Passage to read:
Wednesday, October 20 2021
instagram bread, un-boxing day, and the paint mill
Dear Journal,
Good morning, friends. Happy Wednesday. It's an honor to slide into the halfway point of the week with you. Let me set the scene here on the homestead. Marissa power naps on the couch with the dogs. Minnie sleeps so deeply that I can hear her sleep-yipping in the living room. From the kitchen, the oven quietly bellows while it gets up to temperature.
I'm making some bread this morning, but I unexpectedly ran out of parchment paper. Without parchment paper, I can't use my usual loaf pan. So in order to bake this perfectly usable mass of dough, I've resorted to using some tools I haven't seen in a while - my banneton, my scoring razor, and my special bag of rice flour on the top kitchen shelf. I acquired all this fancy bread stuff when I was trying to learn how to make sourdough boules. That's the kind of fancy bread you see in bakery windows with the perfect bubbly crust, dramatic spring, and elaborate designs. I've started referring to this style of bread as Instagram bread.

Records:
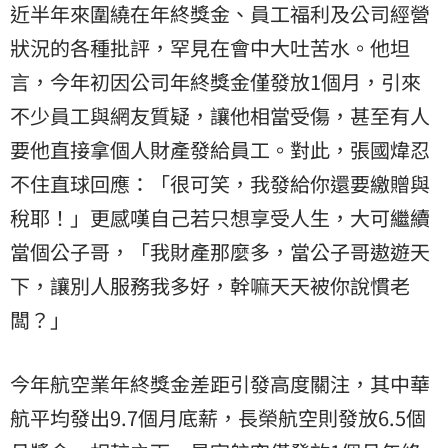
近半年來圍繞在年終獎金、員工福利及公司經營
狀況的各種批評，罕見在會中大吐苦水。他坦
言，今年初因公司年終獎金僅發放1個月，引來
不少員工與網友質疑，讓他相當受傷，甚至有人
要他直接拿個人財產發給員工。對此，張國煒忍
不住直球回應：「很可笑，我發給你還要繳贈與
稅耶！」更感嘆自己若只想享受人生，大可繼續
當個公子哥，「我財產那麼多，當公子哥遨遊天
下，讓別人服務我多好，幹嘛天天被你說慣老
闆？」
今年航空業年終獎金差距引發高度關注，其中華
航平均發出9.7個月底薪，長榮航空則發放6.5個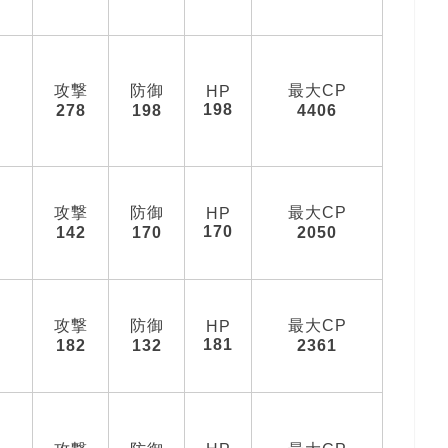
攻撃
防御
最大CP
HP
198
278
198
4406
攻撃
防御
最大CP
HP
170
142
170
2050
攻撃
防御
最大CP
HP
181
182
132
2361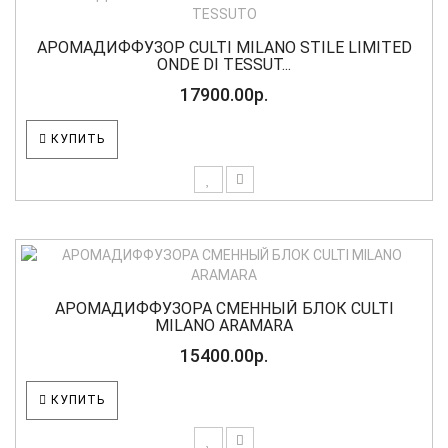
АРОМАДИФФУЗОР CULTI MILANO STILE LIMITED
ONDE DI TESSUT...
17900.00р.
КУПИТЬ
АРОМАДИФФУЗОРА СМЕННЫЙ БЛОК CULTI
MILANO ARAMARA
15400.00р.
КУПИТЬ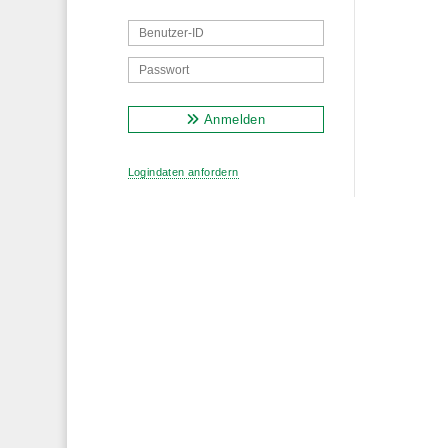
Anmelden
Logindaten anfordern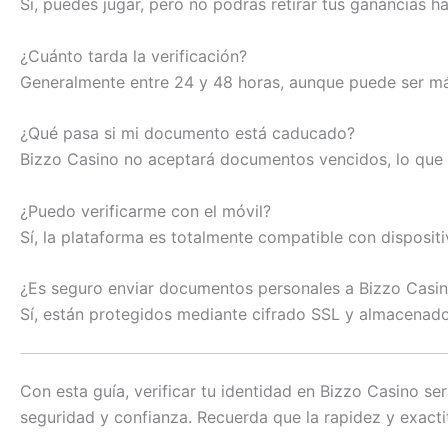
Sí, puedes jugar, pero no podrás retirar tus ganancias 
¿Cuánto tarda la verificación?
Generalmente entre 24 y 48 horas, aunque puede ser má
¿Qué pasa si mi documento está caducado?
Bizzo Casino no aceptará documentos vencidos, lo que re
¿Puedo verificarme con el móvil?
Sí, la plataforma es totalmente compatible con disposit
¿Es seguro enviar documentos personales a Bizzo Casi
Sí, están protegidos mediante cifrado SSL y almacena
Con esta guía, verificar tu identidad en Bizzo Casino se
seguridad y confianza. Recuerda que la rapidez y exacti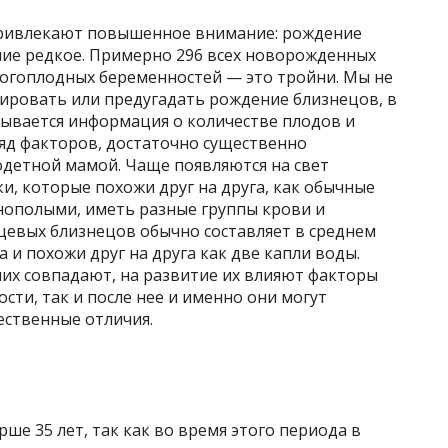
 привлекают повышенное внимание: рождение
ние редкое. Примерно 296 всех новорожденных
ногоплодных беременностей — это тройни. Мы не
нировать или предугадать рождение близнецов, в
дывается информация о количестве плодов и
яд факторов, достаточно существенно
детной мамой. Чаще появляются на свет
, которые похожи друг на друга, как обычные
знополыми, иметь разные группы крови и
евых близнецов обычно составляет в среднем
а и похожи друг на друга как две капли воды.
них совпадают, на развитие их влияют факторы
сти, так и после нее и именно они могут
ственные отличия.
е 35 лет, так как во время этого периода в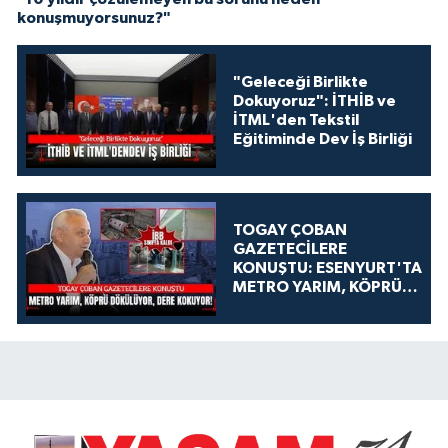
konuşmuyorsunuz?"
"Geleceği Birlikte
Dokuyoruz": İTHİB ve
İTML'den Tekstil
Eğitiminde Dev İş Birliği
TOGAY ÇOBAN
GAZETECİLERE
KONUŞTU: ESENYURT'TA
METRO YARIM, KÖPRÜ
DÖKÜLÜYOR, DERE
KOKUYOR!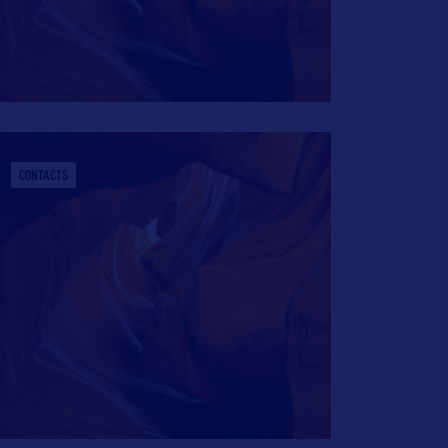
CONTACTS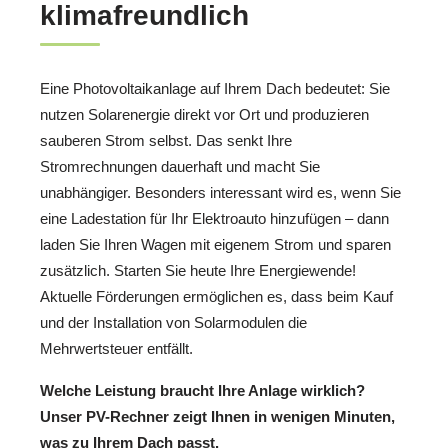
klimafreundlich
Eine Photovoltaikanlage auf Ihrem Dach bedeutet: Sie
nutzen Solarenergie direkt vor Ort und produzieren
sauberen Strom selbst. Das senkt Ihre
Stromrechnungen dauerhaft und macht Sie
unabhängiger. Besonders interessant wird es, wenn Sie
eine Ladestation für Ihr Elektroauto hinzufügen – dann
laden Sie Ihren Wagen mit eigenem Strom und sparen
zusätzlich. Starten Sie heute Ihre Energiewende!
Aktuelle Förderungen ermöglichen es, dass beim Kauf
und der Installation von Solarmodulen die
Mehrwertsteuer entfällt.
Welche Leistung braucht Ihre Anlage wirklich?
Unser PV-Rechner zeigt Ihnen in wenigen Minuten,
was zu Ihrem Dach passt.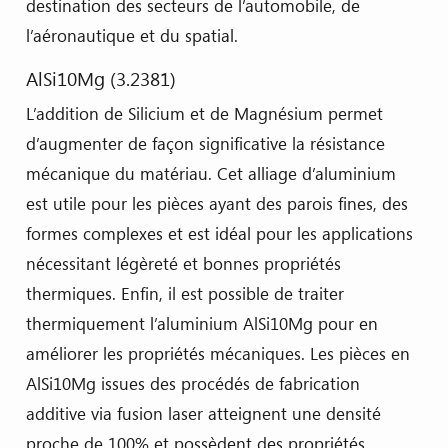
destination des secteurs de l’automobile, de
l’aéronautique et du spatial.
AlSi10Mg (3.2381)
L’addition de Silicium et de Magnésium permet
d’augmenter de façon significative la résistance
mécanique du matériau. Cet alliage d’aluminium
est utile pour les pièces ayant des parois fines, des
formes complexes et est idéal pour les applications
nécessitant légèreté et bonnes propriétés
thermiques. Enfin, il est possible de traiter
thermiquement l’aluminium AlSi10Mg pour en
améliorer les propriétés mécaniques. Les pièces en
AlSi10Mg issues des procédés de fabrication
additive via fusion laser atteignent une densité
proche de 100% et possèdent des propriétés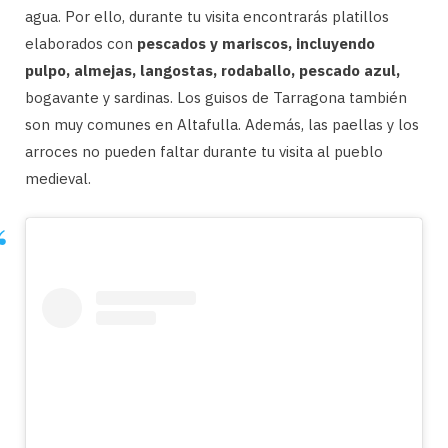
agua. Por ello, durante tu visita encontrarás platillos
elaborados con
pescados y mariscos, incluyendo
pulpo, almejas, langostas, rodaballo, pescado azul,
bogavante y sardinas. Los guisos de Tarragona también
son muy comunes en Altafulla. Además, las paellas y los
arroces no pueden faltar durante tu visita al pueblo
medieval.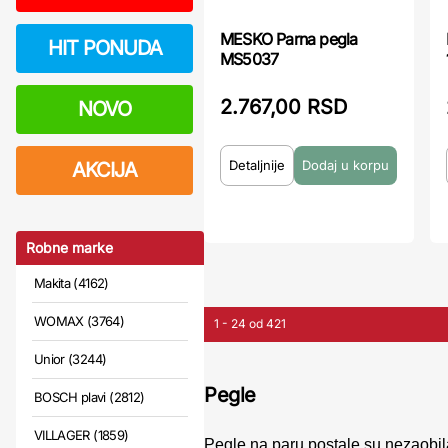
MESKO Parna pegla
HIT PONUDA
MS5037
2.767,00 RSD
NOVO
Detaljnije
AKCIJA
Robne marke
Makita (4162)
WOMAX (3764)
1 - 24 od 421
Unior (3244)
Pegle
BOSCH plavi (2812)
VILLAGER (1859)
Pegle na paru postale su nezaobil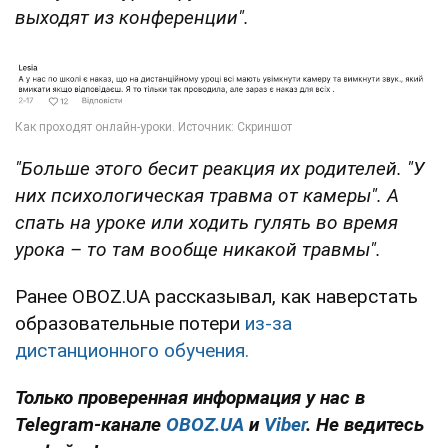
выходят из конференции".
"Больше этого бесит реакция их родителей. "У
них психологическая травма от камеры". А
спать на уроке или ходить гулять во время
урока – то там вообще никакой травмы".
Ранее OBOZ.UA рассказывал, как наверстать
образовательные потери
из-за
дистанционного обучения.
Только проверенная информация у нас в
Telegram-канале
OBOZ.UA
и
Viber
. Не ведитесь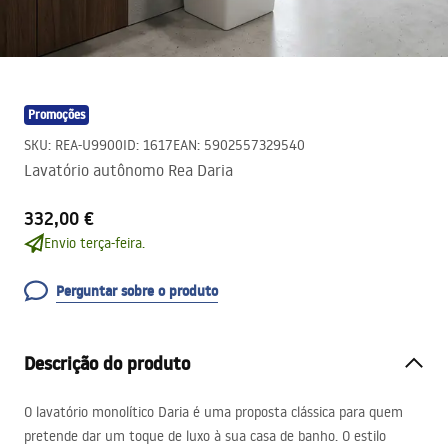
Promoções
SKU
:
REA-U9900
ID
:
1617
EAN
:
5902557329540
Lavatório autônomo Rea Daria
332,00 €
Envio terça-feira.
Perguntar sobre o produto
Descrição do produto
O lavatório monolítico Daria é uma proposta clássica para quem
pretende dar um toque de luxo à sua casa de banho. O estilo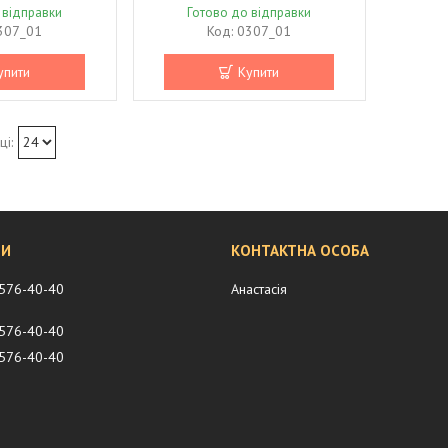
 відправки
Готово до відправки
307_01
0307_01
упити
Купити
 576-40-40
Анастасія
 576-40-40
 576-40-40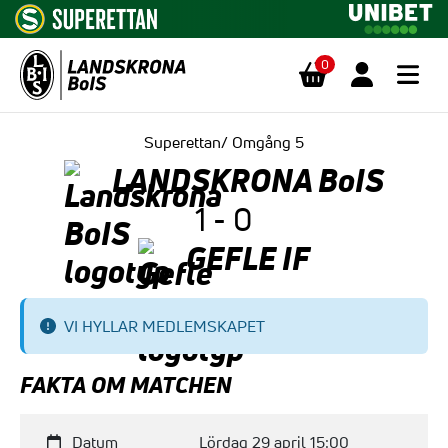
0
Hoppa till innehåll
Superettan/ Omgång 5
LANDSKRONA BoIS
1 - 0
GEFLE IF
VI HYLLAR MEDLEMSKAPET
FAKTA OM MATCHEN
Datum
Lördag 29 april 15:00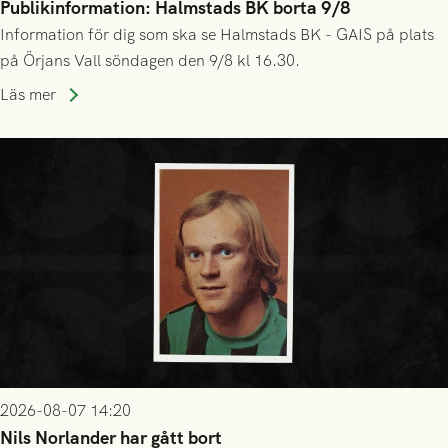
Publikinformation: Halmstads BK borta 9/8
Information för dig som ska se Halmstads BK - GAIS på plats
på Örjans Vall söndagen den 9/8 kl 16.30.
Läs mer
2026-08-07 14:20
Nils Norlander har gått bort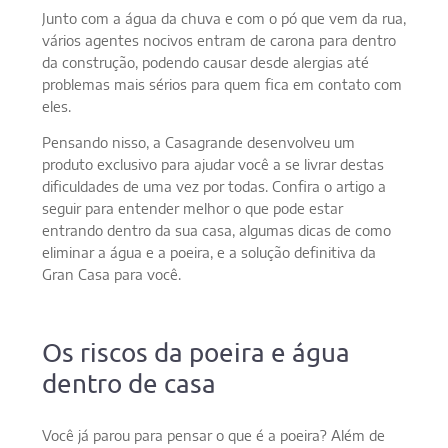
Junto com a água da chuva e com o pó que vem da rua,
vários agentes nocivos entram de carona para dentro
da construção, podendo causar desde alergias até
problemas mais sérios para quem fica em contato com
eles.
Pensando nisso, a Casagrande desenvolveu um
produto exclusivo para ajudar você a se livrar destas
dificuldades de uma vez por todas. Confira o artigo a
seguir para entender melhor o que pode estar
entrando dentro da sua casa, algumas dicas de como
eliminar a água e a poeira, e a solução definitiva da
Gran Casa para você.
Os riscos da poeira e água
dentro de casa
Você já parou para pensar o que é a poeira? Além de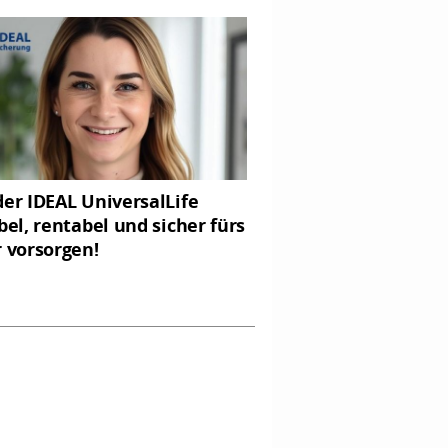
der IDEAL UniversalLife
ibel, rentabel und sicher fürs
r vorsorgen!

Activity 1:
Repeat everything in the journal entry from "Wednesday, October 20" down to "up to temperature.".
Activity 2:
Answer these questions from the journal entry:
(a) What is Marissa doing while the writer sets the scene?
(b) What did the writer unexpectedly run out of?
(c) What name has the writer started giving to the style of bread seen in bakery windows?
The records can be left aside.

Worked solution 1:
Wednesday, October 20 2021
instagram bread, un-boxing day, and the paint mill
Dear Journal,
Good morning, friends. Happy Wednesday. It's an honor to slide into the halfway point of the week with you. Let me set the scene here on the homestead. Marissa power naps on the couch with the dogs. Minnie sleeps so deeply that I can hear her sleep-yipping in the living room. From the kitchen, the oven quietly bellows while it gets up to temperature.

Worked solution 2:
(a) She is power napping on the couch with the dogs.
(b) Parchment paper.
(c) Instagram bread.